[Start INPUT RECORDS]

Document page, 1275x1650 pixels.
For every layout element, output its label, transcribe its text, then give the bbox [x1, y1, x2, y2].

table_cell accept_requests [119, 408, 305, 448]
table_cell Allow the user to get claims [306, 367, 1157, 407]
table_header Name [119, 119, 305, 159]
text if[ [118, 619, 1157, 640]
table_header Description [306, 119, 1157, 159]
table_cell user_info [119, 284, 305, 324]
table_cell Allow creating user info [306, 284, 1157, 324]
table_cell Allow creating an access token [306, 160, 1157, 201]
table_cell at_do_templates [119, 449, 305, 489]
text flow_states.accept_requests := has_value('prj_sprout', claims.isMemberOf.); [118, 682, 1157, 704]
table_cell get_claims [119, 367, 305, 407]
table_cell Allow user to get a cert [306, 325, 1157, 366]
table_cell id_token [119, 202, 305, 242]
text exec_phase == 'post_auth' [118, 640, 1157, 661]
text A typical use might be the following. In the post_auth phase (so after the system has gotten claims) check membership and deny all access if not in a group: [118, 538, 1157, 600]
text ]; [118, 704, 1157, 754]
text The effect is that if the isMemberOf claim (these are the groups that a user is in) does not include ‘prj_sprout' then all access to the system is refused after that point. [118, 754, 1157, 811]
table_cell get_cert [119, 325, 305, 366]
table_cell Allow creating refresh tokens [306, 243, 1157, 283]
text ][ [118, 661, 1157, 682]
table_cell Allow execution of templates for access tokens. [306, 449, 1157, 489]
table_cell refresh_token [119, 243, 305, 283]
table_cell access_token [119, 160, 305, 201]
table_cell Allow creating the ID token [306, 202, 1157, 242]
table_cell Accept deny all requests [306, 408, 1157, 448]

[End INPUT RECORDS]

=== DIRECTIONS FOR THIS TASK ===
Copy out the listing above line for line, with nothing changed.

=== OUTPUT OF THE EXERCISE ===
Document page, 1275x1650 pixels.
For every layout element, output its label, transcribe its text, then give the bbox [x1, y1, x2, y2].

table_cell accept_requests [119, 408, 305, 448]
table_cell Allow the user to get claims [306, 367, 1157, 407]
table_header Name [119, 119, 305, 159]
text if[ [118, 619, 1157, 640]
table_header Description [306, 119, 1157, 159]
table_cell user_info [119, 284, 305, 324]
table_cell Allow creating user info [306, 284, 1157, 324]
table_cell Allow creating an access token [306, 160, 1157, 201]
table_cell at_do_templates [119, 449, 305, 489]
text flow_states.accept_requests := has_value('prj_sprout', claims.isMemberOf.); [118, 682, 1157, 704]
table_cell get_claims [119, 367, 305, 407]
table_cell Allow user to get a cert [306, 325, 1157, 366]
table_cell id_token [119, 202, 305, 242]
text exec_phase == 'post_auth' [118, 640, 1157, 661]
text A typical use might be the following. In the post_auth phase (so after the system has gotten claims) check membership and deny all access if not in a group: [118, 538, 1157, 600]
text ]; [118, 704, 1157, 754]
text The effect is that if the isMemberOf claim (these are the groups that a user is in) does not include ‘prj_sprout' then all access to the system is refused after that point. [118, 754, 1157, 811]
table_cell get_cert [119, 325, 305, 366]
table_cell Allow creating refresh tokens [306, 243, 1157, 283]
text ][ [118, 661, 1157, 682]
table_cell Allow execution of templates for access tokens. [306, 449, 1157, 489]
table_cell refresh_token [119, 243, 305, 283]
table_cell access_token [119, 160, 305, 201]
table_cell Allow creating the ID token [306, 202, 1157, 242]
table_cell Accept deny all requests [306, 408, 1157, 448]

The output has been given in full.